VERSO 45: Ó auspiciosíssimo senhor, tu estabeleceste os planetas celestiais, os espirituais planetas Vaikuṇṭha e a impessoal esfera Brahman como os respectivos destinos dos executores de atividades auspiciosas. De modo semelhante, para outros, que são patifes, designaste diferentes espécies de infernos que são horríveis e sórdidos. Não obstante, às vezes se observa que os destinos deles são justamente opostos. É muito difícil determinar a causa disto.
VERSO 46: Meu querido Senhor, os devotos que dedicaram plenamente suas vidas a teus pés de lótus certamente observam tua presença como Paramātmā em todo e cada ser e, como tal, eles não diferenciam entre um ser vivo e outro. Tais pessoas tratam todas as entidades vivas igualmente. Elas jamais se deixam dominar pela ira como os animais, que nada podem ver sem fazer diferenciação
VERSO 47: As pessoas que veem diferenças em tudo, que estão simplesmente apegadas a atividades fruitivas, que têm mentalidade mesquinha, que sempre ficam tristes ao ver a condição próspera dos outros e que assim causam-lhes aflições, proferindo palavras ásperas e cortantes, já foram mortas pela providência. Assim, não há necessidade de que sejam novamente mortas por uma personalidade elevada como tu.

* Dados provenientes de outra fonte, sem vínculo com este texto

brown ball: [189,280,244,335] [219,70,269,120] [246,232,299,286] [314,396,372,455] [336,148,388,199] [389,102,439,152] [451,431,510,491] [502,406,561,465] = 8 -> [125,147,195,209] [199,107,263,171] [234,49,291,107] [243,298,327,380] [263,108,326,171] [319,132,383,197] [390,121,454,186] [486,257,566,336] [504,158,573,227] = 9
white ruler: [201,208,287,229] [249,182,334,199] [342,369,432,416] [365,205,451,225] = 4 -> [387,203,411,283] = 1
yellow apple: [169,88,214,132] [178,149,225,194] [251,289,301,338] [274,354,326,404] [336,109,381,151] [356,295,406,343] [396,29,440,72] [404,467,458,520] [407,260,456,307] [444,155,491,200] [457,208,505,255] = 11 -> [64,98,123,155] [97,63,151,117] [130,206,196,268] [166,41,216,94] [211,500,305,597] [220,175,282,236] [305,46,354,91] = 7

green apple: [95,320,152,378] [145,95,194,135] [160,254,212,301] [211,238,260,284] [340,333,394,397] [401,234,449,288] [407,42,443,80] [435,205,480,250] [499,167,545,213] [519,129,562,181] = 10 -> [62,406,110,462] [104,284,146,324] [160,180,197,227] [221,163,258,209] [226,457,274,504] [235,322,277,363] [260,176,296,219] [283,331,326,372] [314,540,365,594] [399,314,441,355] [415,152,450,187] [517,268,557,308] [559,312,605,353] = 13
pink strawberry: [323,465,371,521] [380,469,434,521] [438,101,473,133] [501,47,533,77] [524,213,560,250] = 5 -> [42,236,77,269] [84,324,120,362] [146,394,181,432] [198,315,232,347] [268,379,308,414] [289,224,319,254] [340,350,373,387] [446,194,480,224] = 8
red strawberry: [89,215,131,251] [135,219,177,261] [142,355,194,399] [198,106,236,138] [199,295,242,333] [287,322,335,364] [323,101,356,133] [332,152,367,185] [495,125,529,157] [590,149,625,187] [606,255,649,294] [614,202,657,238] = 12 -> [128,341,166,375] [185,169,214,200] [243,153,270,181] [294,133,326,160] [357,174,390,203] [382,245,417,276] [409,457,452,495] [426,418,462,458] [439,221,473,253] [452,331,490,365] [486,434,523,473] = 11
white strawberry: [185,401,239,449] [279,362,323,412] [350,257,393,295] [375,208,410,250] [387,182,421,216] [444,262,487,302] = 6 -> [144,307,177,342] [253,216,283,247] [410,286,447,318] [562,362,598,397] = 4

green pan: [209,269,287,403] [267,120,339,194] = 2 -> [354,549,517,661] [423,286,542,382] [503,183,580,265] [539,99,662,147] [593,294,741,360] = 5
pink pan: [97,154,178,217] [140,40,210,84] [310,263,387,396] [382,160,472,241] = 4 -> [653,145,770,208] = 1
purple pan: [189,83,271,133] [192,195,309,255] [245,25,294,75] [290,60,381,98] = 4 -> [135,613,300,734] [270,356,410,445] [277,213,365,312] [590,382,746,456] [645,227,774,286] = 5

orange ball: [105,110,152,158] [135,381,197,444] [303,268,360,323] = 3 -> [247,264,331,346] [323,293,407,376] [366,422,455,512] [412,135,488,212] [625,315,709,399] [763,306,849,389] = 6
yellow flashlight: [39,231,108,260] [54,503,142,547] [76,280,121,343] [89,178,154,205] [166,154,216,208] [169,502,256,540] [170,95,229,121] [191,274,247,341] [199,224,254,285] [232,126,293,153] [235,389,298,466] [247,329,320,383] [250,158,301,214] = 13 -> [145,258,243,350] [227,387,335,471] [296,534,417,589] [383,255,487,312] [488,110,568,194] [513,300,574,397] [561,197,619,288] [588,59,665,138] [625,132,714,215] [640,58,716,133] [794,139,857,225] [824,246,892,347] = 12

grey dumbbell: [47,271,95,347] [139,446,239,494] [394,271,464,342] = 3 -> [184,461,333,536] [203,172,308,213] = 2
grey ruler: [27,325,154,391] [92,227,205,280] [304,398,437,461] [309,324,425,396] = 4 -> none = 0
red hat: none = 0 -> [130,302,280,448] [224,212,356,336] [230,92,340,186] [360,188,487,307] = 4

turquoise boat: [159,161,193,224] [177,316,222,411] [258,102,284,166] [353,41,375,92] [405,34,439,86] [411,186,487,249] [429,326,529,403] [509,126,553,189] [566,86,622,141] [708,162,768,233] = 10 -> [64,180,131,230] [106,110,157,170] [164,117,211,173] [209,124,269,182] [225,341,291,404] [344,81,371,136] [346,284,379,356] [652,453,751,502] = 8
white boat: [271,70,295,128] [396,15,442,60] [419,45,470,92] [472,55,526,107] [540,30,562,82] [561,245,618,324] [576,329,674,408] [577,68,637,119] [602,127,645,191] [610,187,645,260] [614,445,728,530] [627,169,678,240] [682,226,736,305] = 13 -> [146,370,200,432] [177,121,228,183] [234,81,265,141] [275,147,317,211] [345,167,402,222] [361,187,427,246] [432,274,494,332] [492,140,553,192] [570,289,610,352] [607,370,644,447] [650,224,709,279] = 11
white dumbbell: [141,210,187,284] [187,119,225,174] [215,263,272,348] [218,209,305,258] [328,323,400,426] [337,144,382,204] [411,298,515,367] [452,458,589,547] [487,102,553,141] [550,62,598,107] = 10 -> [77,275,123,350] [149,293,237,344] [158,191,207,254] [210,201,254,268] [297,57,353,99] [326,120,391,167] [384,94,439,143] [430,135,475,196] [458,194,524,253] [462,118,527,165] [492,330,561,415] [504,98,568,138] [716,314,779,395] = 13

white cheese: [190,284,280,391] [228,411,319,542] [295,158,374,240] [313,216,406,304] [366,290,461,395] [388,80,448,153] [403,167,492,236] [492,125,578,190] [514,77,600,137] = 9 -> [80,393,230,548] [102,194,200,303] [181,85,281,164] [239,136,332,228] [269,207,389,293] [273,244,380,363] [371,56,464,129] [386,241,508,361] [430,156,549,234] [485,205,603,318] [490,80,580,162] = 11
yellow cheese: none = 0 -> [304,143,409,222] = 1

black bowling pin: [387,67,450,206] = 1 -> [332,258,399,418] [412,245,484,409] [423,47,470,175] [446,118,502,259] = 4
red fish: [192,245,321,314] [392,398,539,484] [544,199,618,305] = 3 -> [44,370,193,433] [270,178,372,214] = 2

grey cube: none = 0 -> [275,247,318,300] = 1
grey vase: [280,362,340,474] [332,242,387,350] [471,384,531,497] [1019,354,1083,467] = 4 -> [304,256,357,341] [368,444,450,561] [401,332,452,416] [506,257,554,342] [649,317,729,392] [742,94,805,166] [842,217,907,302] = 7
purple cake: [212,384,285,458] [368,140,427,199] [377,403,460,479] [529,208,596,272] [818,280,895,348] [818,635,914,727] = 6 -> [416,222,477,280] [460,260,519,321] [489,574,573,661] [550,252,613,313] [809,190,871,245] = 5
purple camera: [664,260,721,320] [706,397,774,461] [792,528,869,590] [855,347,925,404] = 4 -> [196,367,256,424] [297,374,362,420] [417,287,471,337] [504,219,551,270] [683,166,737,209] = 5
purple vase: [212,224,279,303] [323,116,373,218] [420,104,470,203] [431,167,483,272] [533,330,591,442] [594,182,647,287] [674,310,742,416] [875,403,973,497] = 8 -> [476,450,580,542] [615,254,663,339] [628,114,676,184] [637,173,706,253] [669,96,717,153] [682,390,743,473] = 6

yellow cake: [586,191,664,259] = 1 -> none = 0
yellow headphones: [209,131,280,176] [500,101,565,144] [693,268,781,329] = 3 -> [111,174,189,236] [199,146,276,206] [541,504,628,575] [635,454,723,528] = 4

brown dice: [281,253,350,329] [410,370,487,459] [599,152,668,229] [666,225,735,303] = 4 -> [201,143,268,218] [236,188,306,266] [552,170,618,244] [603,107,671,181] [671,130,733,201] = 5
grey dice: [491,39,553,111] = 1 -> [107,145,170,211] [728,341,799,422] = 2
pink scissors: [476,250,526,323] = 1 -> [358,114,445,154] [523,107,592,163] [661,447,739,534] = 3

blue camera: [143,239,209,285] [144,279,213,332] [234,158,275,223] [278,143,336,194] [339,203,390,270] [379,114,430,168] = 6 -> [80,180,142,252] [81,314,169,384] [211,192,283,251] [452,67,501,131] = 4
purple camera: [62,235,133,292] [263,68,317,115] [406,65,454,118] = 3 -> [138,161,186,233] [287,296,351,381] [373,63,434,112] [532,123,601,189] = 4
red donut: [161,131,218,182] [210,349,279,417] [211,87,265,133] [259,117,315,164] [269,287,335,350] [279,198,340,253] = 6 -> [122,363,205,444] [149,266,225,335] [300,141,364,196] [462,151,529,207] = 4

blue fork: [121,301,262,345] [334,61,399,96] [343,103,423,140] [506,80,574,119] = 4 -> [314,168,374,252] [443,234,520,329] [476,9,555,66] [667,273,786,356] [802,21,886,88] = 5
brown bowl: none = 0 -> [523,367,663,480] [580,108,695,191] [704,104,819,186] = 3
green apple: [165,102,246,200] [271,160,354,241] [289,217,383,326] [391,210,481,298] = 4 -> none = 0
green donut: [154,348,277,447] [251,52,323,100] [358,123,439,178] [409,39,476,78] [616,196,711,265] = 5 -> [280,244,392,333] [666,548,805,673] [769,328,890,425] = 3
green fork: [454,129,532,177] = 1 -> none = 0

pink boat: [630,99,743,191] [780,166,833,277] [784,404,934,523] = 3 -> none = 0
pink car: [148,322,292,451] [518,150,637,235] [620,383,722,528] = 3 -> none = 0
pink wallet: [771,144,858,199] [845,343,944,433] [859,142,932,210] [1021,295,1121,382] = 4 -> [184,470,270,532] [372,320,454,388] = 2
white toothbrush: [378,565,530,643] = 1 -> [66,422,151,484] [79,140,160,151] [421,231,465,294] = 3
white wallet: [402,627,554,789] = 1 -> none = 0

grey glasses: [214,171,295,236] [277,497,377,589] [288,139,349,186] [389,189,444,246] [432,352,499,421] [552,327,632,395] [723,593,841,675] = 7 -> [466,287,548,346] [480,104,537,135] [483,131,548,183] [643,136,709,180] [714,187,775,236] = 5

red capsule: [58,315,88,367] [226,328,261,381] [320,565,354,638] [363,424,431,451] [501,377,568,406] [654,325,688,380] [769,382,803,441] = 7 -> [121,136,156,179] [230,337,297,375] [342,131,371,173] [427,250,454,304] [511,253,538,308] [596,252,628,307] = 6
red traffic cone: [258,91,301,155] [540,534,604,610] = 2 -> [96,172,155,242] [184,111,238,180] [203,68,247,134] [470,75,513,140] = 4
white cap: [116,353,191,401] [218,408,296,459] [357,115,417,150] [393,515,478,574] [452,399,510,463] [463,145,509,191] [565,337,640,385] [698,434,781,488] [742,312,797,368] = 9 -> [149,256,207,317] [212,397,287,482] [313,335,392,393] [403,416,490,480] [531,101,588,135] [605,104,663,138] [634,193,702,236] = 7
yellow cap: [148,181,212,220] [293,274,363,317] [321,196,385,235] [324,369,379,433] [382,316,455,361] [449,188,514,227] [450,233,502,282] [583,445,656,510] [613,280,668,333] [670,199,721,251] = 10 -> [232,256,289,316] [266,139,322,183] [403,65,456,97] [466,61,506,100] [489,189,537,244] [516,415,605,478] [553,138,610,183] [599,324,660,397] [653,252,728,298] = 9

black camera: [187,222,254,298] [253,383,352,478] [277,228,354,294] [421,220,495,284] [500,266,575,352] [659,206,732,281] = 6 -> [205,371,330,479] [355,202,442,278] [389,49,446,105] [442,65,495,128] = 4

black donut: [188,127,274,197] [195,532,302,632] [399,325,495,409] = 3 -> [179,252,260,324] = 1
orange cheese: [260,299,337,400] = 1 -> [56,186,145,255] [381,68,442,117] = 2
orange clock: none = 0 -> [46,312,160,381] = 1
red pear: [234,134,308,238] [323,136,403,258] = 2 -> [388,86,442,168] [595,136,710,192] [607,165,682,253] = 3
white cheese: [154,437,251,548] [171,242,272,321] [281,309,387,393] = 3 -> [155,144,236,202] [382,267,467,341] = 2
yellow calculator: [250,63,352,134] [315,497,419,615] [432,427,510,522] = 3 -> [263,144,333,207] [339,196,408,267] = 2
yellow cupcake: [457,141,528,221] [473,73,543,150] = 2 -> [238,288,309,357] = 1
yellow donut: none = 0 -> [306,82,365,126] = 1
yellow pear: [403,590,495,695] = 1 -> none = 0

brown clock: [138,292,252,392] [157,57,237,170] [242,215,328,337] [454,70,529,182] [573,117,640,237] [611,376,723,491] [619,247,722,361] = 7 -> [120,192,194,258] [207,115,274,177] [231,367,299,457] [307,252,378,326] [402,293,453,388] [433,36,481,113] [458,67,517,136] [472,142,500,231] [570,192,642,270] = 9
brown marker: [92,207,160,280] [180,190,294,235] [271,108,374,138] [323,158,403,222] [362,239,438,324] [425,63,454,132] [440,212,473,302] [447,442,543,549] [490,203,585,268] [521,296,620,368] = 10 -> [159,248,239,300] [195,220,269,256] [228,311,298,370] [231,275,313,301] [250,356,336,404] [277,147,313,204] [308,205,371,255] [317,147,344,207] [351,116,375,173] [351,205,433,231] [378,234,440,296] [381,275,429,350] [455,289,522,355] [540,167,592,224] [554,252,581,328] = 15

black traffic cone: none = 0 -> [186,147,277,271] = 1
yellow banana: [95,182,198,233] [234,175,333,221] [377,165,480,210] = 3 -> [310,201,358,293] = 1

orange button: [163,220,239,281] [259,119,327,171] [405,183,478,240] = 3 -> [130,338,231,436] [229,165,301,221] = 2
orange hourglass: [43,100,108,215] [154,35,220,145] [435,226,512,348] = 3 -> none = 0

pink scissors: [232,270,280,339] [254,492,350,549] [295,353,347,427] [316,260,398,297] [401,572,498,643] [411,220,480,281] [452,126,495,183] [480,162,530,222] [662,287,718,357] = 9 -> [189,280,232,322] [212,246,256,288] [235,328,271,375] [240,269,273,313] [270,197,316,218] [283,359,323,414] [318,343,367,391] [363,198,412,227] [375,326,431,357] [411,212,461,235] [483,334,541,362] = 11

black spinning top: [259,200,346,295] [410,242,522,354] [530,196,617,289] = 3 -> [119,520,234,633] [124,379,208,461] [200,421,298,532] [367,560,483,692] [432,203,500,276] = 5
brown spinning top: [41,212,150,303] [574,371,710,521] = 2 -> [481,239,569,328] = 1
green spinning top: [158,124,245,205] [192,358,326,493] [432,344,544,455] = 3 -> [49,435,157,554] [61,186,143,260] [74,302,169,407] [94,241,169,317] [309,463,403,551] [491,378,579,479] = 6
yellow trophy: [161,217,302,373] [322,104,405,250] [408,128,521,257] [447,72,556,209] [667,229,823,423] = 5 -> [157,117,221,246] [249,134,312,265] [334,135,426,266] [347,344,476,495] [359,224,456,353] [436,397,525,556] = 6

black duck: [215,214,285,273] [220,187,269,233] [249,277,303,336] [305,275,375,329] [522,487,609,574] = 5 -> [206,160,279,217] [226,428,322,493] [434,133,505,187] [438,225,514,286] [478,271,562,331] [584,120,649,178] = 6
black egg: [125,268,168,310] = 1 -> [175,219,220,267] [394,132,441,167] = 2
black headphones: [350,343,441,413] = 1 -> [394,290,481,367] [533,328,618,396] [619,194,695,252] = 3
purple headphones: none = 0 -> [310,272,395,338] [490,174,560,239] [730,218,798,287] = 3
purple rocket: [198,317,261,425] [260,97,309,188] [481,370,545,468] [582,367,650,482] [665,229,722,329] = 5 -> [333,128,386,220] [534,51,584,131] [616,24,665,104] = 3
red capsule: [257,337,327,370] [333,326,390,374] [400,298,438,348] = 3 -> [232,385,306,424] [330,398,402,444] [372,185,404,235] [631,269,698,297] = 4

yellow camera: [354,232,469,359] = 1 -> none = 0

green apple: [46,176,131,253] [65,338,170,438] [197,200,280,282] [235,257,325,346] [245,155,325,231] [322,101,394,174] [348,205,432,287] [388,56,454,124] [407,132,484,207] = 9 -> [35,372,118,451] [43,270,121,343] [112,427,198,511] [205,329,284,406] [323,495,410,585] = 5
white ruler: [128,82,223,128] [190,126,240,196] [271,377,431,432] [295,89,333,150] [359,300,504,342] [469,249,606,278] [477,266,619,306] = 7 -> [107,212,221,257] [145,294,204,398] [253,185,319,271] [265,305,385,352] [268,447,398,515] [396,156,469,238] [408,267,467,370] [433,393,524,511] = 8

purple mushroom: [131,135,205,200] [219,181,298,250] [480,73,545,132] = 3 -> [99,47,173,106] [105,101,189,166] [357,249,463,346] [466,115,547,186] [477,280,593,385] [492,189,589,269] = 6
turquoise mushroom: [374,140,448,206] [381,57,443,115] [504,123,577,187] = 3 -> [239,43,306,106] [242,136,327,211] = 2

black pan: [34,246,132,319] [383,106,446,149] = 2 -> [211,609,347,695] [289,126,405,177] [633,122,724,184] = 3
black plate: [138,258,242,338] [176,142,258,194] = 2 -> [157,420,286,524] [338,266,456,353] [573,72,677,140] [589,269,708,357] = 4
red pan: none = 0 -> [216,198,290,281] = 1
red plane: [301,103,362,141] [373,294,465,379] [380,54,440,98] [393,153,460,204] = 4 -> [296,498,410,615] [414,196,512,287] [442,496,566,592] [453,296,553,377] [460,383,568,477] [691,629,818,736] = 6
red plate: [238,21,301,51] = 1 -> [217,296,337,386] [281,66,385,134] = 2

VERSO 48: Meu querido senhor, se em alguns lugares os materialistas, que já estão confusos pela insuperável energia ilusória da Suprema Personalidade de Deus, às vezes cometem ofensas, uma pessoa santa, compadecida, não leva isso a sério. Sabendo que eles cometem ofensas por estarem dominados pela energia ilusória, ela não exibe seus poderes para neutralizá-las.
VERSO 49: Meu querido senhor, jamais és confundido pela formidável influência da energia ilusória da Suprema Personalidade de Deus. Portanto, és onisciente e deves ser misericordioso e compassivo para com aqueles que são confundidos pela mesma energia ilusória e são muitíssimo apegados a atividades fruitivas.
VERSO 50: Meu querido senhor Śiva, és o beneficiário de um quinhão dos sacrifícios e o outorgador dos resultados. Os maus sacerdotes não te deram teu quinhão, em consequência do que destruíste tudo, e o sacrifício permanece inacabado. Agora podes fazer o necessário e tomar o quinhão a que tens direito.
VERSO 51: Meu querido senhor, por tua misericórdia, o executor do sacrifício (o rei Dakṣa) poderá recuperar a vida; Bhaga poderá recuperar os olhos; Bhṛgu, o bigode, e Pūṣā, os dentes.
VERSO 52: Ó senhor Śiva, que os semideuses e sacerdotes cujos membros foram quebrados por teus soldados recuperem-se das lesões por tua graça.
VERSO 53: Ó destruidor do sacrifício, por favor, aceita a tua porção do sacrifício e deixa o sacrifício ser consumado por tua graça.